The dream of a better tomorrow, of what could be in this modern fable, is the powerful, unifying factor. While people will point to allusions made to contemporary politics, I have a suspicion those are more in incident than intention. With an active history spanning 40 years of development, I’m pretty sure whenever the film got made would have naturally reflected the times in which it was made, for the New Rome of Megalopolis could easily have been brought to the Reaganite 80s, the Clintonian 90s, and so on. The key is in that back and forth of the present and the future, both shaped and guided by the past in unique ways. It is all there if you’re open and if you speak in the tongue that Coppola does.
The problem is that most don’t.
This isn’t even a value judgement, because it’s too easy to say “the audiences are too stupid” or “the doubters want it to fail.” The simple fact is that, had this been released in the 80s, when audiences and critics understood an Actors Studio performance when they saw one (or knew enough died-in-the-wool players in that style) or were truly reading Shakespeare, I guarantee that there would be a much greater connection. Megalopolis is a victim of the times in which we live. It’s the victim of an era where people are fighting each other into oblivion, an era where most media has been deemed “content” by the addiction dispensary we call the internet, an era where classics are being taught less and less, where curiosity is supplanted with complacent pleasure.

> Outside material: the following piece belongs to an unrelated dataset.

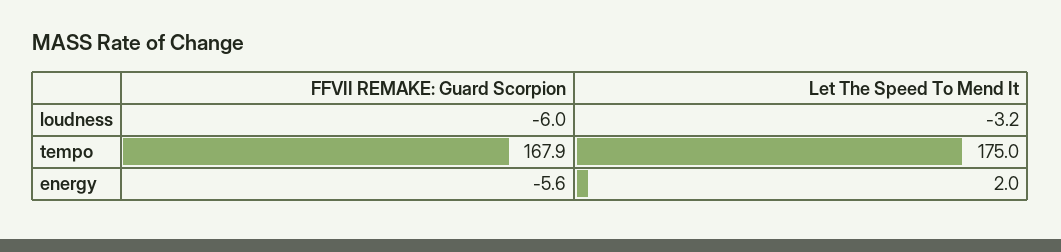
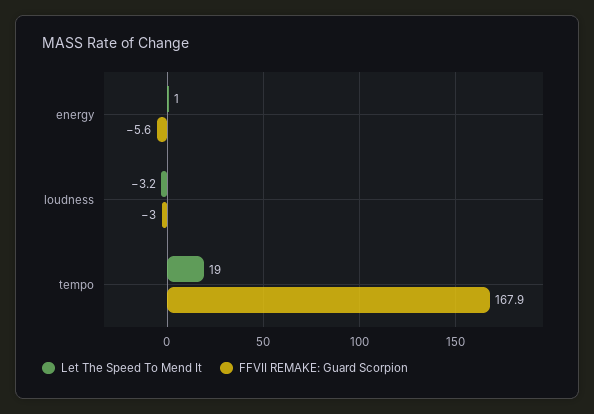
FFVII REMAKE: Guard Scorpion, loudness: -6 -> -3
Let The Speed To Mend It, tempo: 175 -> 19
Let The Speed To Mend It, energy: 2 -> 1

An era in which the past is memory-holed, to which allusion hold barely any meaning to anyone, for you can barely recall anything to anyone.
Megalopolis speaks Latin while we’re all struggling with our own English. I’ve seen films of its kind before. It’s why Dario Argento’s Suspiria is regarded as art, but not high art. It actually helped me understand what it means to be a fable, which in turn gave me a new perspective on Walter Hill’s own brand of urban fable, like The Warriors and Streets of Fire. But like all languages, it can be taught again. And with films like Megalopolis, I hope people will realize the necessity to learn the language again.

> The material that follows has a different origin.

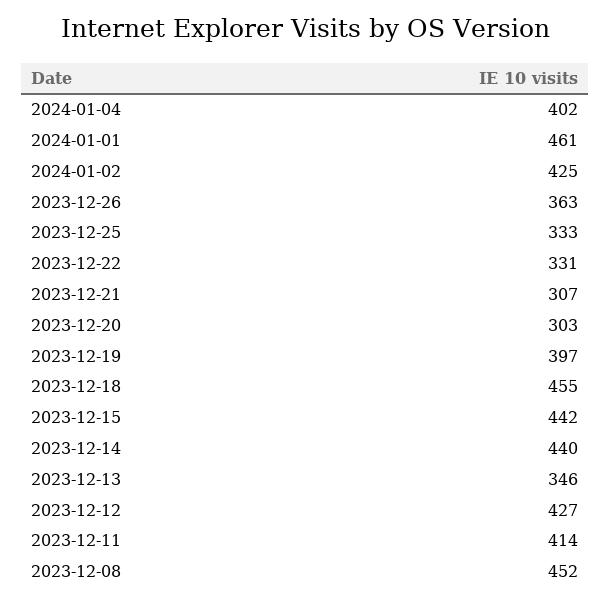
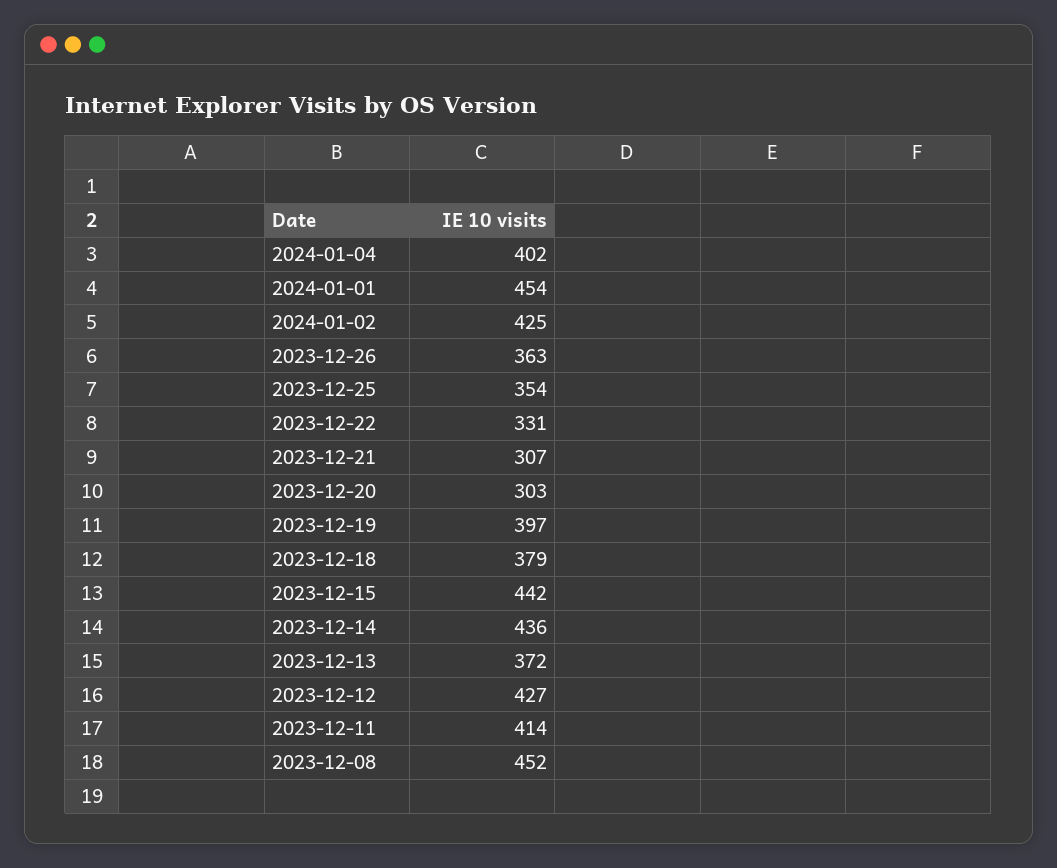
2024-01-01: 461 -> 454
2023-12-25: 333 -> 354
2023-12-18: 455 -> 379
2023-12-14: 440 -> 436
2023-12-13: 346 -> 372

Latin might be an odd metaphor for the film’s synthesis of ancient drama, 20th century creativity and 21st century innovations, but its the only language I feel fits, for it was once the word of the land, and it was a beautiful word, a powerful word, a robust word. And it is in understanding that word (the word of the past) that we can better recognize our place in the present, and plan for what can hopefully be a better future. For a Megalopolis yet to be.

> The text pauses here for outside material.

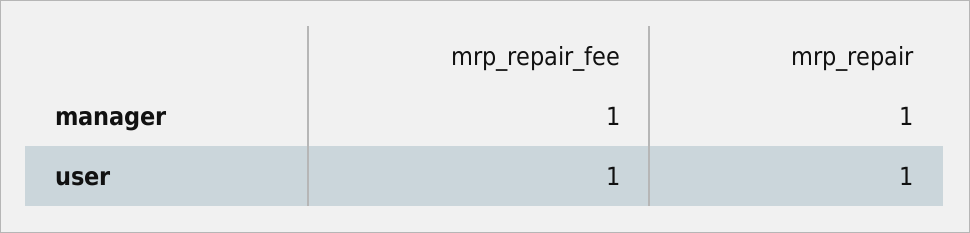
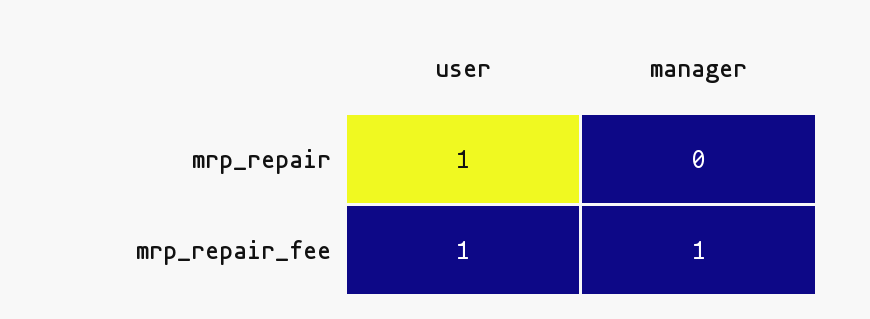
mrp_repair, manager: 1 -> 0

It’s not a perfect film, it’s not a flawless film, but it is a film of rare power, a celebration of the medium it exists within, from one of the men who made such an important one. To that end, it’s tremendous. There’s a reason this man is a living legend, and I thank you for reminding us why, Francis. I sincerely thank you. If this is to be your last film (though I hope you have many more left in you), you picked a strong finish. See it in theaters while you still can.